A Few Thoughts on Decentralization…
reading time
4
min
Mar 2, 2023
The SpaceDev team has been very busy lately soaking up the details on all things blockchain. Juan Manuel Sobral and Elina García, two of our specialists on the matter with academic and professional experience, raised the knowledge bar across the company through a couple of our regular Tech Talks.
Space Tech talk: The importance of Blockchain
Blockchain is an exciting technology in many aspects. It can be the basis of alternative economic entities, as well as propel traditional, bureaucracy-heavy businesses into the digital age. But as Juan Manuel Sobral pointed out, “crypto” is not synonymous with “utopia”.
Decentralization gets a lot of hype and for good reason. It can level the playing field for any user wanting to be a part of a given blockchain, whatever its activity, and since there isn’t a central governing entity but nodes with (ideally) equal power, it is more dependable in the face of contingencies, whether there’s corruption or a power failure. Taking intermediaries out of the equation saves costs and fosters confidence in users that distrust them, provided that certain consensus standards are met. What’s more, politically and ethically, decentralization embodies everything the Internet once promised to be: fully democratic, open to everyone and fair.
The issue is that by either design or behavior, there’s always something holding blockchain back from achieving true decentralization. Throwback to the birth of Bitcoin: no one knows if its proponent, Satoshi Nakamoto, is an individual, a group of people or an organization – the creation of that famous white paper was already marked by a lack of transparency. What’s more, although Bitcoin allows all users to validate transactions through a resource-investment-and-reward process called mining, individuals can form organized pools and practically have all transactions go through them.
Similarly, if a network employs gas or fees to validate operations, users willing to spend more can do faster transactions compared to everyone else, influencing the minimum investment cost and making it less desirable for others to participate. In such a scenario, certain nods simply have more clout, even though the chain’s design and web description might propose otherwise. So the issue of trust, which a decentralized entity would help mitigate with theoretical self-regulation dynamics, resurfaces.
Those “leader nodes”, common in many blockchain networks, are one of the technology’s main points of vulnerability. They also create redundancy, since each transaction, already sent as “validated” by them, goes through the other nodes once more. A block of data introduced by a leader node has more chances of becoming a legitimate part of the network and yet it may be incorrect or problematic. Updates might fix this, which in principle could be proposed by any chain member. In reality, however, that capacity to make changes is in the hands of a select few.
Blockchains that deal with real-world information create additional complications. One of the main appeals of the technology is that networks are not only safe from tampering by individual nodes but also isolated from any external input. To bridge that barrier, for example in the case of an insurance company that provides smart contracts as part of their service, a network needs an oracle – middleware that handles communication between blockchains and any off-chain system, like data providers, enterprise backends, web APIs, cloud providers, payment systems, other blockchains and so on.
The problem is that blockchains are not natively designed to deal with complex, non-numerical data.
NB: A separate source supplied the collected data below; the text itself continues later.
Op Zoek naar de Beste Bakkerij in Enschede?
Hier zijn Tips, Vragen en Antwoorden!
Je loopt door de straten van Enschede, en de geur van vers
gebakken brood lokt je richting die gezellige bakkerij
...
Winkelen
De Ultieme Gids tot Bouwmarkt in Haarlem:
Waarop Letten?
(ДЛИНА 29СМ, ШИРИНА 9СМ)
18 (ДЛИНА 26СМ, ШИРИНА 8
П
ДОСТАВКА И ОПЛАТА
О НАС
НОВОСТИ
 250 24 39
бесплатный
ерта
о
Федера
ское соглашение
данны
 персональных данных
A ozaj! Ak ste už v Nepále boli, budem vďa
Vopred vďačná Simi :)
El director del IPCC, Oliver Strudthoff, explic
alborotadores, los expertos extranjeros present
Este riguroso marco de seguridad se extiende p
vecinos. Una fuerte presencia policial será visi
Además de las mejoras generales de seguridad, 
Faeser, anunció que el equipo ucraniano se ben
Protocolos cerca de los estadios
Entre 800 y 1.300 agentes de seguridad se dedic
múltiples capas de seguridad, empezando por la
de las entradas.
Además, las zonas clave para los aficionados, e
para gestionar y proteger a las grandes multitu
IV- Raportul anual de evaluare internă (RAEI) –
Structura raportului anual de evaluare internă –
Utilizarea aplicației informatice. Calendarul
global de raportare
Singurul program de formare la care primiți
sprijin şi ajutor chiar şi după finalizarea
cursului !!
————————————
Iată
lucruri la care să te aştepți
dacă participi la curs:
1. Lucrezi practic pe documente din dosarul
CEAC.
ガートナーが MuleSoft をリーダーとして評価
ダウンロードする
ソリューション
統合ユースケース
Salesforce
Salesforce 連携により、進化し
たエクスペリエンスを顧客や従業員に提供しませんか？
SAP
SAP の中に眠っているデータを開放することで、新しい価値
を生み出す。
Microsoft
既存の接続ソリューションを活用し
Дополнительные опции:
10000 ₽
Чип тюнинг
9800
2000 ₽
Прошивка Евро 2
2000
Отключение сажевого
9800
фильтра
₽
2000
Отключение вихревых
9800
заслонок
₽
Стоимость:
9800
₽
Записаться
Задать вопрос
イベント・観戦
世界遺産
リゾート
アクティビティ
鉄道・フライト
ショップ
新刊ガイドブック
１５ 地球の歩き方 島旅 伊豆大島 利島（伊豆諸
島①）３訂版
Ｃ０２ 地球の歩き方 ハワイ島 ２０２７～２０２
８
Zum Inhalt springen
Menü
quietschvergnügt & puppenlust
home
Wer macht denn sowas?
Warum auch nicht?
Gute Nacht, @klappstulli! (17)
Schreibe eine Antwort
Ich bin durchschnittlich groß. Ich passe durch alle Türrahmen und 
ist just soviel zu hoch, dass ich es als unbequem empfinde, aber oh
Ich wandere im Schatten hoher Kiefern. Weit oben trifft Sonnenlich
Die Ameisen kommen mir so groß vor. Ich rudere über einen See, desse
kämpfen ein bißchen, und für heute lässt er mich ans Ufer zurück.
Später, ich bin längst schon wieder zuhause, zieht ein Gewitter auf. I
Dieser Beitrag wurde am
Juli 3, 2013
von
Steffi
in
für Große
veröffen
Proof-of-Work and Proof-of-Stake consensus mechanisms can’t really validate what’s the exchange rate of dollars to Uruguayan pesos if nodes consult different sources or disagree with each other. How can we make sure that the information submitted into a blockchain is reliable? And even if we manage that, will every participating member be able to agree and update their software?
Historically, the Byzantine Generals problem invited blockchain providers and academics to devise various ways of creating a solid leader node. Many nowadays see that as a design flaw contrary to decentralization and are seeking to create crypto products and services that embody the principle more faithfully. It’s clear that blockchain is becoming more and more popular among individuals and companies, and that decentralization is a big part of that. But what if the problem is the word itself?
Some suggest that “distribution” and not “decentralization” offers a better paradigmatic axis, since the word implies the actual division of decision-making power. Preventing the formation of scale-tilting entities and phenomena such as leader nodes, and redefining the way consensus is achieved might hold the keys to the future. For instance, when the stock market closes each day, buyers and sellers must agree on stock prices using a stochastic process – there is no right-answer-dependent validation but a mechanism that reaches consensus by taking into account complex variables and calculating “averages”.
This is all in the realm of ideas but a couple of innovative structural changes might lead blockchain to fulfill its true potential, break away from scalability issues and minimize the need for intermediaries even more.